All of lore.kernel.org
 help / color / mirror / Atom feed
From: John Garry <john.garry@huawei.com>
To: <axboe@kernel.dk>, <jejb@linux.ibm.com>,
	<martin.petersen@oracle.com>, <don.brace@microsemi.com>,
	<kashyap.desai@broadcom.com>, <sumit.saxena@broadcom.com>,
	<ming.lei@redhat.com>, <bvanassche@acm.org>, <hare@suse.com>,
	<hch@lst.de>, <shivasharan.srikanteshwara@broadcom.com>
Cc: <linux-block@vger.kernel.org>, <linux-scsi@vger.kernel.org>,
	<esc.storagedev@microsemi.com>, <chenxiang66@hisilicon.com>,
	<megaraidlinux.pdl@broadcom.com>,
	John Garry <john.garry@huawei.com>
Subject: [PATCH RFC v7 04/12] blk-mq: Facilitate a shared sbitmap per tagset
Date: Thu, 11 Jun 2020 01:29:11 +0800	[thread overview]
Message-ID: <1591810159-240929-5-git-send-email-john.garry@huawei.com> (raw)
In-Reply-To: <1591810159-240929-1-git-send-email-john.garry@huawei.com>

Some SCSI HBAs (such as HPSA, megaraid, mpt3sas, hisi_sas_v3 ..) support
multiple reply queues with single hostwide tags.

In addition, these drivers want to use interrupt assignment in
pci_alloc_irq_vectors(PCI_IRQ_AFFINITY). However, as discussed in [0],
CPU hotplug may cause in-flight IO completion to not be serviced when an
interrupt is shutdown. That problem is solved in commit bf0beec0607d
("blk-mq: drain I/O when all CPUs in a hctx are offline").

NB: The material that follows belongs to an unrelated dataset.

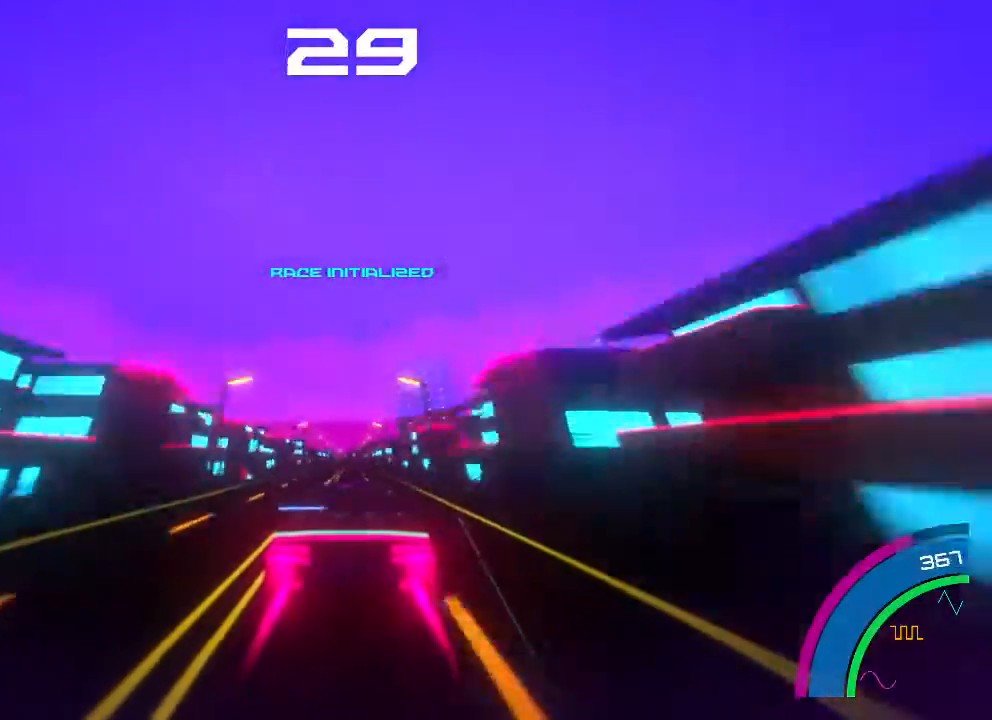
{"buttons": ["B", "R2"], "left_stick": "center", "events": []}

However, to take advantage of that blk-mq feature, the HBA HW queuess are
required to be mapped to that of the blk-mq hctx's; to do that, the HBA HW queues
need to be exposed to the upper layer.

In making that transition, the per-SCSI command request tags are no
longer unique per Scsi host - they are just unique per hctx. As such, the
HBA LLDD would have to generate this tag internally, which has a certain
performance overhead.

However another problem is that blk-mq assumes the host may accept
(Scsi_host.can_queue * #hw queue) commands. In commit 6eb045e092ef ("scsi:
 core: avoid host-wide host_busy counter for scsi_mq"), the Scsi host busy
counter was removed, which would stop the LLDD being sent more than
.can_queue commands; however, it should still be ensured that the block
layer does not issue more than .can_queue commands to the Scsi host.

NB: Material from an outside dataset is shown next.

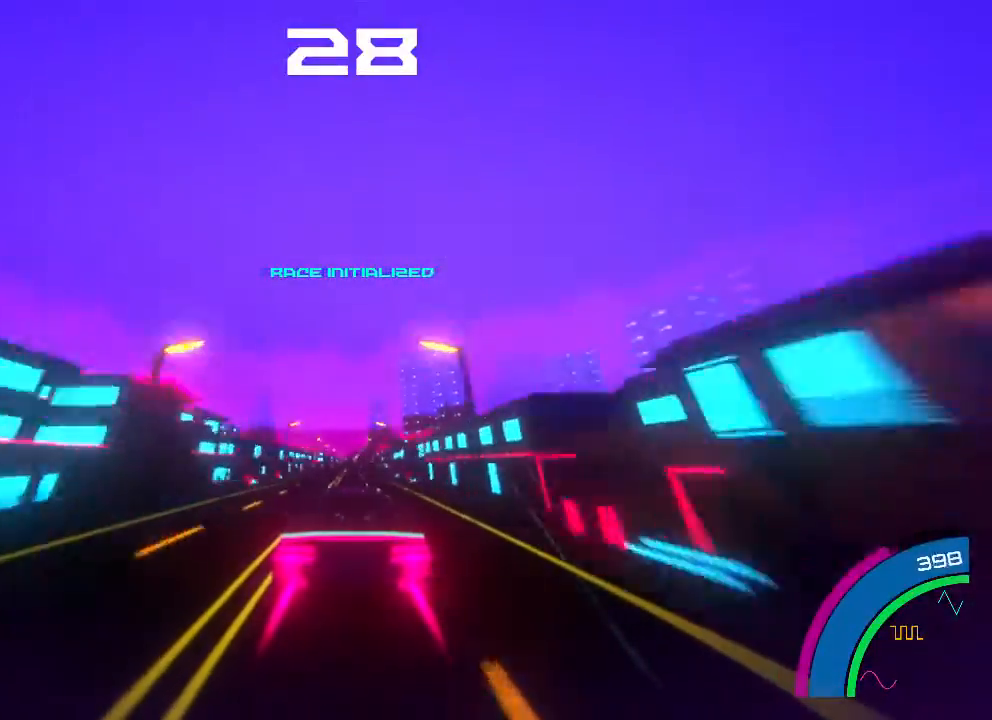
{"buttons": ["B", "R2"], "left_stick": "center", "events": []}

To solve this problem, introduce a shared sbitmap per blk_mq_tag_set,
which may be requested at init time.

New flag BLK_MQ_F_TAG_HCTX_SHARED should be set when requesting the
tagset to indicate whether the shared sbitmap should be used.

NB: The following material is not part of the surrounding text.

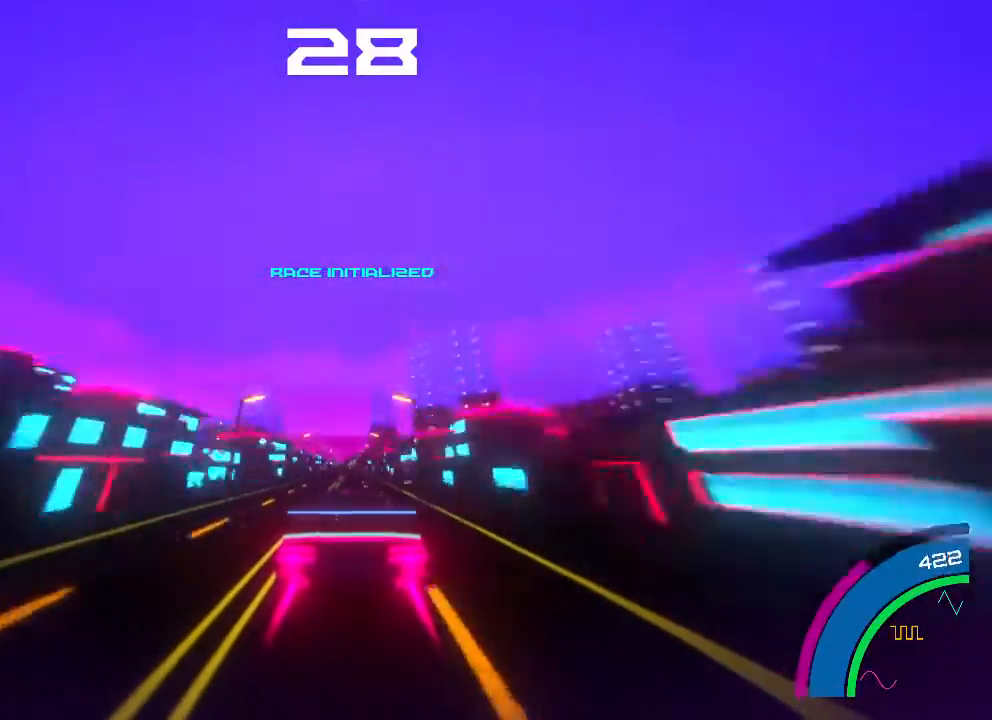
{"buttons": ["B", "R2"], "left_stick": "center", "events": []}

Even when BLK_MQ_F_TAG_HCTX_SHARED is set, a full set of tags and requests
are still allocated per hctx; the reason for this is that if tags and
requests were only allocated for a single hctx - like hctx0 - it may break
block drivers which expect a request be associated with a specific hctx,
i.e. not always hctx0. This will introduce extra memory usage.

This change is based on work originally from Ming Lei in [1] and from
Bart's suggestion in [2].

[0] https://lore.kernel.org/linux-block/alpine.DEB.2.21.1904051331270.1802@nanos.tec.linutronix.de/
[1] https://lore.kernel.org/linux-block/20190531022801.10003-1-ming.lei@redhat.com/
[2] https://lore.kernel.org/linux-block/ff77beff-5fd9-9f05-12b6-826922bace1f@huawei.com/T/#m3db0a602f095cbcbff27e9c884d6b4ae826144be

Signed-off-by: John Garry <john.garry@huawei.com>
---
 block/blk-mq-tag.c     | 39 +++++++++++++++++++++++++++++++++++++--
 block/blk-mq-tag.h     | 10 +++++++++-
 block/blk-mq.c         | 24 +++++++++++++++++++++++-
 block/blk-mq.h         |  5 +++++
 include/linux/blk-mq.h |  6 ++++++
 5 files changed, 80 insertions(+), 4 deletions(-)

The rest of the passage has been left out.